I bought my PC 3 years ago for around that much (in country with higher import cost and higher sales tax, so it would cost 700-800 dollars in the US), and I encountered only a single game that refuses to run smoothly at all times (Mirrors Edge).

2 comments

> I can guarantee that if you spend $1000 on new PC today, you'll be able to run all games at console quality for at least next 3-4 years, almost all in the next five years

Or I could spend $400 on a console and play every single available game at "console quality" for the life of the console, which is a good deal longer than 5 years. That, coupled with the fact that console games in general look pretty good, is the reason PC gaming is in something of a decline.

Here's the thing: all the games you buy for that console will also be playable on that PC, as long as they're not console-exclusive, so if you buy PC today, and 7 years from now a new game will be released on both XBox One and PC, you'll be able to play in it on your PC. The 3-4 year mark is for the PC-exclusive games.
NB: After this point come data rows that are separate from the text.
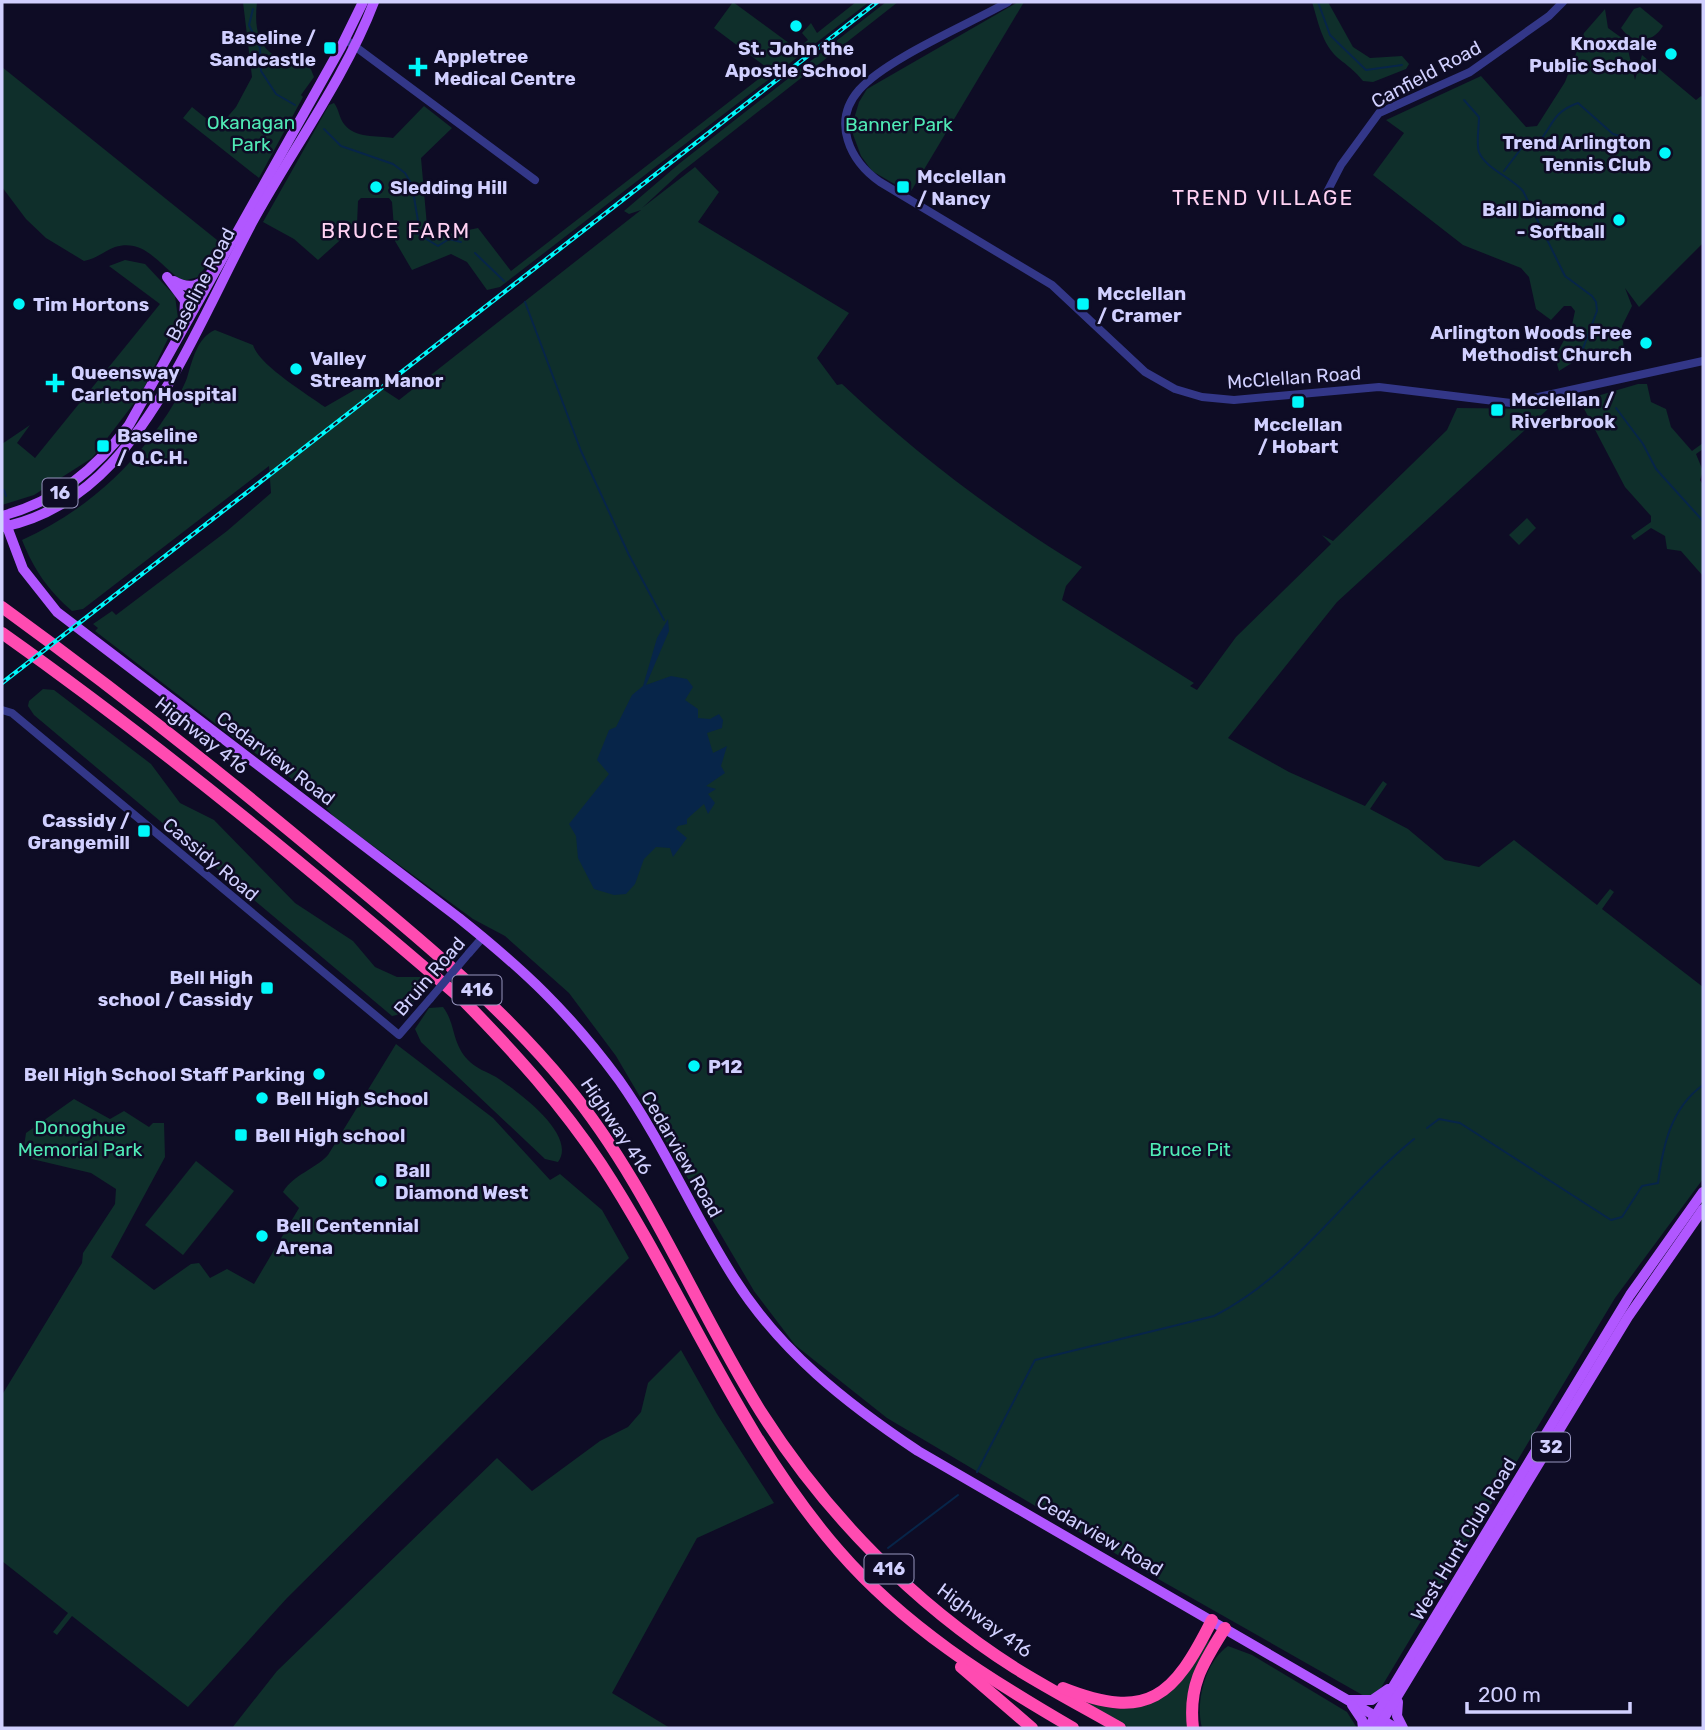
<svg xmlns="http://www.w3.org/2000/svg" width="1705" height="1730" font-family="Rubik,sans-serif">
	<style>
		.green { fill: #0f2f2b }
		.water { fill: #072549 }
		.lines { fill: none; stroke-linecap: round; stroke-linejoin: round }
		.stream { stroke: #072549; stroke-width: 2 }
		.minor { stroke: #333788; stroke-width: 8 }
		.major { stroke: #b157ff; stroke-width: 10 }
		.highway { stroke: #ff4bb1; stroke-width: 12 }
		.rail-casing { stroke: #00f8fb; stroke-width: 4.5 }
		.rail { stroke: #0e0c25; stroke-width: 2; stroke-dasharray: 5; stroke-linecap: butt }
		.minor-bridge { stroke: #333788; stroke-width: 8 }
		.poi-dot { fill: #00f8fb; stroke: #0e0c25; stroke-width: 2.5 }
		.labels { text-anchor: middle; stroke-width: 5; stroke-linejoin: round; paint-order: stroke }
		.shield { fill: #0e0c25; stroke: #9695be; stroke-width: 2 }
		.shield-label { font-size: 18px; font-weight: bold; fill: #d1d0ff }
		.poi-label { font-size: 19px; font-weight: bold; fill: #d1d0ff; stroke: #0e0c25; text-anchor: start }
		.street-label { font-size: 19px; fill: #d1d0ff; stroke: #0e0c25 }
		.park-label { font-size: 19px; fill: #50eab6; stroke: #0e0c25 }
		.neighbourhood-label { font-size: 21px; letter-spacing: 2px; fill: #ffd2f3; stroke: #0e0c25 }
	</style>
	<rect width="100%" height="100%" fill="#0e0c25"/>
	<g class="green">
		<path d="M243,2H257C252,46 268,60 310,67L314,77L301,95L303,97L259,178L183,118L192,107L218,128L236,107L252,77Z"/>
		<path d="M733,2L797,49L808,40L802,33L811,23L817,33L856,2H869L500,287L487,290L467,262L451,254L412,270L395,241L392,202L389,198H361L358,201L357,225L318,260L294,239L263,222L329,105L334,103C339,109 339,118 344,124C355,139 377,135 393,138L424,106L452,128L421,158L427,226L435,237L478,228L511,271L770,70L714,28Z"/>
		<path d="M886,2H898L680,173L642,208L695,167L719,192L698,222L849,313L817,358L837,385L842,384C916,454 995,514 1082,567L1066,586L1062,600L1194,683L1190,686L1197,690L1236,637L1331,544L1322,535L1333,541L1447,430L1457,408L1548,409L1337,602L1228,738L1289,772L1365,806L1383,781L1387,784L1370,809L1408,829L1445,860L1479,867L1514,840L1597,905L1610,889L1614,892L1602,909L1703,987V1179L1615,1298L1373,1701L1160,1580L887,1418L795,1345L754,1291L616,1056L569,993L505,936L473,919L335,818L304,783L292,779L234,738L95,631L98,628L93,624L112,611L116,615L227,531L271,493L269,466L83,609L72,611C48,590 34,570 22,540C71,518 114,484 147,442C159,428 181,395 187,378C192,362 197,337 215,330L253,345C259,365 307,394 325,407L370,381L399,400L641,210L629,214L624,211L680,163Z"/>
		<path d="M1018,2H1024L910,193L872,171L861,156L851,129L859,102L867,89Z"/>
		<path d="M1312,2H1328L1353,47L1370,58L1402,56L1409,64L1406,69L1373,82L1363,81C1355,71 1348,66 1338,58C1322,44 1318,21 1312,2Z"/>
		<path d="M1640,7L1663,26C1652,44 1633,45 1621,28L1634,9Z"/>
		<path d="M1605,9L1608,28L1626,41L1635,80L1642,55L1696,100L1701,96L1703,98V243L1639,307L1625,288L1632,306L1622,326L1624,353L1621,359L1612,355L1603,358L1589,352L1559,371L1555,357L1572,325L1575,311L1571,306H1564L1551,320L1536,309L1529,277L1521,268L1463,245L1373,175L1404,133L1386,120L1481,76L1526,127L1537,126L1565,82L1584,33Z"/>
		<path d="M2,67L222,244L198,277L183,281C160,267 146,238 115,247C104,251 96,259 84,261L46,238L26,219L2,187Z"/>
		<path d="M125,260L145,264L175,296L178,318L141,394L92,458L34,495L2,505V444L30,425L17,443L35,458L160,304L109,266Z"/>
		<path d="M1638,384H1647L1651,402L1666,409L1671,427L1692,451L1703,443V449L1696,454L1703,471L1700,480L1703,485V576L1681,551L1667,549L1665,536L1651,528L1634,540L1631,536L1651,522V516L1625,487L1580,401Z"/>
		<path d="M1527,518L1536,528L1519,545L1509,535Z"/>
		<path d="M43,689L54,690L151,764L180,803L214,820L295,903L353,941L375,967L397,977H420L424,986C418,999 406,1014 392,1016L34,715L28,706L29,701Z"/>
		<path d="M443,1007C456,1024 451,1042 468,1060C475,1068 487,1072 496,1077C517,1091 578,1135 558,1162L545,1159L421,1042L415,1029L429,1008Z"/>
		<path d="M396,1044L493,1118L550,1180L560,1174L602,1210L629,1258L287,1598L188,1707L72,1616L57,1635L53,1632L68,1613L2,1561V1395L82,1263L83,1253L115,1204L116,1189L91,1173L32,1159L23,1153L26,1133L74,1099L110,1119L124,1111L149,1127L153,1123H164L165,1157L111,1257L154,1290L191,1264L199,1263L210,1278L227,1269L254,1284L299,1208L283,1192C294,1174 314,1170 328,1155Z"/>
		<path d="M196,1161L234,1191L183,1255L145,1225Z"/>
		<path d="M681,1350L717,1414L774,1503L697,1538L612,1693L670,1728H232L277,1671L497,1458L532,1491L600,1441L628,1427L641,1412L648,1383Z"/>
		<path d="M1212,1638C1194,1668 1183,1692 1190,1728H1129L1080,1700L1117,1709L1141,1705Z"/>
		<path d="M1228,1646L1252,1655L1347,1712L1357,1728H1202C1195,1702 1205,1662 1228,1646Z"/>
	</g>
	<path class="water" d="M668,619L669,631L646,685L671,676L687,679L693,687L685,700L698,709V718L710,719L719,714L723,720L722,728L707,733L713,753L727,746L721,766L725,773L706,786L716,789L708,794L715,803L708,814L704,804L687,819V824L678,826L676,829L687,838L673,857L670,848L656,847L644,859L635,884L626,894L614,895L594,889L578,858L576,836L569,824L609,774L597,760L609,730L616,727L632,695L643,686L657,638Z"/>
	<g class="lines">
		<g class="stream">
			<path d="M1318,2L1330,35L1366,70L1402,65"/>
			<path d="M253,9L249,25L260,48L261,71L276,94L295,105"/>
			<path d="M1464,100L1479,117C1479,127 1476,143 1479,152C1485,168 1512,178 1523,191L1565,276L1592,296L1596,302L1597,311L1582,351"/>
			<path d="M324,129L341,146L393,164L405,173L412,185L418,221L415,227L416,233L438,246L449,239L461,242"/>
			<path d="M1504,171L1523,146L1533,148C1553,130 1549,113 1578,103L1613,134L1629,139"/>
			<path d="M475,253L504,281"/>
			<path d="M525,302L581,451L629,555L664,620"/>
			<path d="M1616,408L1643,444L1656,469L1703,521"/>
			<path d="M4,490L6,496"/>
			<path d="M1427,1128L1439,1119L1460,1123L1611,1220L1622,1217L1642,1186L1658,1183C1663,1145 1671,1108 1703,1085"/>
			<path d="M977,1472L1035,1360L1214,1316C1294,1276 1346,1194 1414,1139"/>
			<path d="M888,1548L958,1495"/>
		</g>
		<g class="minor">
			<path d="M1008,2C969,24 886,59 859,90C831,122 850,161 880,182L1052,285L1145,372L1175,389L1202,397L1234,400L1379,387L1511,403L1703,361"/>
			<path d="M345,39L535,180"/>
			<path d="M1326,194L1341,165L1379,113L1470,72L1549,16L1563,2"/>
			<path d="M2,710L12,713L399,1035L430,999"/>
			<path d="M469,953L483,937"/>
		</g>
		<g class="major">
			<path d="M167,277L185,301L184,321"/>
			<path d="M174,281C189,290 201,286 211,273"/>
			<path d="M2,516C57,501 95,470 129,425L341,47L363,2"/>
			<path d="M3,516L23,569L57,612L459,918C524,970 569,1012 619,1080C663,1142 693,1214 734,1278C781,1352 846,1403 918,1451L1396,1728"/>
			<path d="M2,527C44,519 82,495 111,464C171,399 211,299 253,221C292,150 346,76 374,2"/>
			<path d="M1350,1700H1372L1388,1689"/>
			<path d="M1398,1702L1397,1716L1403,1728"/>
			<path d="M1352,1705L1362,1720L1363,1728"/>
			<path d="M1368,1728L1630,1295L1703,1192"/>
			<path d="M1378,1728L1628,1317L1703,1209"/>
		</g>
		<g class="highway">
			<path d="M2,607C115,689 225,776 332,866C415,935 498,1002 567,1086C648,1184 694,1305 761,1412C825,1513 913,1603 1015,1668C1049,1689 1085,1708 1120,1728"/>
			<path d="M2,633C163,747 315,873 465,1002C515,1053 561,1104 601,1164C684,1291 738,1435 839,1551C905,1627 987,1678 1073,1728"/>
			<path d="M961,1667L1032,1728"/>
			<path d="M1063,1688C1149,1722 1174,1696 1212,1620"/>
			<path d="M1193,1728C1188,1685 1203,1663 1225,1628"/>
		</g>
		<g class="rail-casing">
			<path id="rail" d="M2,683L877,2"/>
		</g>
		<use href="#rail" class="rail"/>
		<path class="minor-bridge" d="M430,999L469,953"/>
	</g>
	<g class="poi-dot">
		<circle cx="796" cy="26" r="7"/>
		<rect x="323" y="41" width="14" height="14" rx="3.5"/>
		<circle cx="1671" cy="54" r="7"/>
		<path d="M414.5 56.5h7v7h7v7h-7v7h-7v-7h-7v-7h7z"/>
		<circle cx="1665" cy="153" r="7"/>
		<circle cx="376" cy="187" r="7"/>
		<rect x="896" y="180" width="14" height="14" rx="3.5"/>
		<circle cx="1619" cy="220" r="7"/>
		<circle cx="19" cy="304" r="7"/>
		<rect x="1076" y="297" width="14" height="14" rx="3.5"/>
		<circle cx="1646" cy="343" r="7"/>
		<circle cx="296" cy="369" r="7"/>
		<path d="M51.5 372.5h7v7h7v7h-7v7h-7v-7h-7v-7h7z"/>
		<rect x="1291" y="395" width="14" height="14" rx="3.5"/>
		<rect x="1490" y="403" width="14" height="14" rx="3.5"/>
		<rect x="96" y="439" width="14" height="14" rx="3.5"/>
		<rect x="137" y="824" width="14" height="14" rx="3.5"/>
		<rect x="260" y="981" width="14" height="14" rx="3.5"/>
		<circle cx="694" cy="1066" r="7"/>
		<circle cx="319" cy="1074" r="7"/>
		<circle cx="262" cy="1098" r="7"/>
		<rect x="234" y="1128" width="14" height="14" rx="3.5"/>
		<circle cx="381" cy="1181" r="7"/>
		<circle cx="262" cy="1236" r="7"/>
	</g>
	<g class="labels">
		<g class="shield">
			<rect x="42.5" y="478.5" width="35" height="29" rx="5"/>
			<rect x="452.5" y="975.5" width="49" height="29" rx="5"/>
			<rect x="1532" y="1432.5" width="38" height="29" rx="5"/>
			<rect x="864.5" y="1554.5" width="49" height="29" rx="5"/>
		</g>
		<g class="shield-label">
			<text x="60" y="499">16</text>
			<text x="477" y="996">416</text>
			<text x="1551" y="1453">32</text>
			<text x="889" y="1575">416</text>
		</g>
		<g class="poi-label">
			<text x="316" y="44" text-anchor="end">Baseline /<tspan x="316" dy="22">Sandcastle</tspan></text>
			<text x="1657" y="50" text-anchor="end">Knoxdale<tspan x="1657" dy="22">Public School</tspan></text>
			<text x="796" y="55" text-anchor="middle">St. John the<tspan x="796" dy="22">Apostle School</tspan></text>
			<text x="434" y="63">Appletree<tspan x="434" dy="22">Medical Centre</tspan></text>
			<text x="1651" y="149" text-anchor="end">Trend Arlington<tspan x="1651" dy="22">Tennis Club</tspan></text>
			<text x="917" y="183">Mcclellan<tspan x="917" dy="22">/ Nancy</tspan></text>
			<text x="390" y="194">Sledding Hill</text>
			<text x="1605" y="216" text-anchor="end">Ball Diamond<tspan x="1605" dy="22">- Softball</tspan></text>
			<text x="1097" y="300">Mcclellan<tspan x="1097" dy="22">/ Cramer</tspan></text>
			<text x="33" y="311">Tim Hortons</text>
			<text x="1632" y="339" text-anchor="end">Arlington Woods Free<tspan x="1632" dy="22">Methodist Church</tspan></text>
			<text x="310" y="365">Valley<tspan x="310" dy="22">Stream Manor</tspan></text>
			<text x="71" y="379">Queensway<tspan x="71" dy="22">Carleton Hospital</tspan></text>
			<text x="1511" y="406">Mcclellan /<tspan x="1511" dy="22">Riverbrook</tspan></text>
			<text x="1298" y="431" text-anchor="middle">Mcclellan<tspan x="1298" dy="22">/ Hobart</tspan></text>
			<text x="117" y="442">Baseline<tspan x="117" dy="22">/ Q.C.H.</tspan></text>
			<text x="130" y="827" text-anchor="end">Cassidy /<tspan x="130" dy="22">Grangemill</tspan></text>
			<text x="253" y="984" text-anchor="end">Bell High<tspan x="253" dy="22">school / Cassidy</tspan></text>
			<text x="708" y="1073">P12</text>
			<text x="305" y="1081" text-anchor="end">Bell High School Staff Parking</text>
			<text x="276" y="1105">Bell High School</text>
			<text x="255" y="1142">Bell High school</text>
			<text x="395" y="1177">Ball<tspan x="395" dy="22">Diamond West</tspan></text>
			<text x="276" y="1232">Bell Centennial<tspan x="276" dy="22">Arena</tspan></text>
		</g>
		<g class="street-label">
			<text transform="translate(1426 74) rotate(-28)" y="7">Canfield Road</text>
			<text transform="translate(200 284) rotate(-62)" y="7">Baseline Road</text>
			<text transform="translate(1294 377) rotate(-4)" y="7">McClellan Road</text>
			<text transform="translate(202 735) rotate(38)" y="7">Highway 416</text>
			<text transform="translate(276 758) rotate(37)" y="7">Cedarview Road</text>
			<text transform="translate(211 859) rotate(40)" y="7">Cassidy Road</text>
			<text transform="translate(429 976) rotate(-49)" y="7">Bruin Road</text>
			<text transform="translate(617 1126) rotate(56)" y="7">Highway 416</text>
			<text transform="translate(682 1154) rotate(60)" y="7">Cedarview Road</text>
			<text transform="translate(1100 1535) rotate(30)" y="7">Cedarview Road</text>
			<text transform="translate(1463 1539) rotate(-59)" y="7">West Hunt Club Road</text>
			<text transform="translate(985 1620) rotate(36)" y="7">Highway 416</text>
		</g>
		<g class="park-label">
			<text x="251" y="129">Okanagan<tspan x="251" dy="22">Park</tspan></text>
			<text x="899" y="131">Banner Park</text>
			<text x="80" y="1134">Donoghue<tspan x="80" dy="22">Memorial Park</tspan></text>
			<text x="1190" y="1156">Bruce Pit</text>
		</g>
		<g class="neighbourhood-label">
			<text x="1263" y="205">TREND VILLAGE</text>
			<text x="396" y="238">BRUCE FARM</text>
		</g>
	</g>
	<rect width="1705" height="1730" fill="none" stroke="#d1d0ff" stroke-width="7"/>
	<path d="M1467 1702v10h163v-10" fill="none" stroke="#d1d0ff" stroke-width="3.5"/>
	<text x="1478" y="1702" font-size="21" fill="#d1d0ff" stroke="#0e0c25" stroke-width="5" paint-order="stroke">200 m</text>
</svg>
Funnily enough, on PC, you'll also be able to play in previous generation console games (provided they've also been released on PC), and even in some next generation games that will be released on XBox Two or PlayStation 5. You will also have better video quality on PC for some games, you'll get a solid workstation useful for more activities than just gaming, and any additional cost you'll bear buying the PC will be recovered on the games prices.

You're missing the point: if you buy a PC that is capable of playing games with console-quality graphics today, you will be able to play games with console quality graphics until consoles become more powerful. The fact that consoles are a fixed target means that multi-platform games almost necessarily include that fixed target as a lower bound.

I game (infrequently) on a 2010 MacBook Pro. It has a 512MB GPU, not enough to play new PC-exclusive games by a long shot, but if the game has a Xbox360 or PS3 port then I'm good. Turn everything as low as needed (as close to console quality to be frank) and off I go. Hook up a PS3 controller and my TV and I couldn't tell you the difference - I played Skyrim that way.

> if you buy a PC that is capable of playing games with console-quality graphics today, you will be able to play games with console quality graphics until consoles become more powerful.

OK, but it's not economical by any stretch of the imagination. Given the $1000 example above, you can by 2 entire generations of a single console and get halfway to the third for the same amount of money. That'll keep you playing the "latest games" for what, 16 years if you go by the Xbox360's 8 year lifespan per generation? The numbers really don't add up for PCs anymore.

Mirror's Edge has a poor implementation of Nvidia's PhysX, so many people need to disable that in settings in order to run the game properly on AMD's Radeon graphics cards. This could be the case for your rig.

This is an example of a conversation console gamers don't need to have.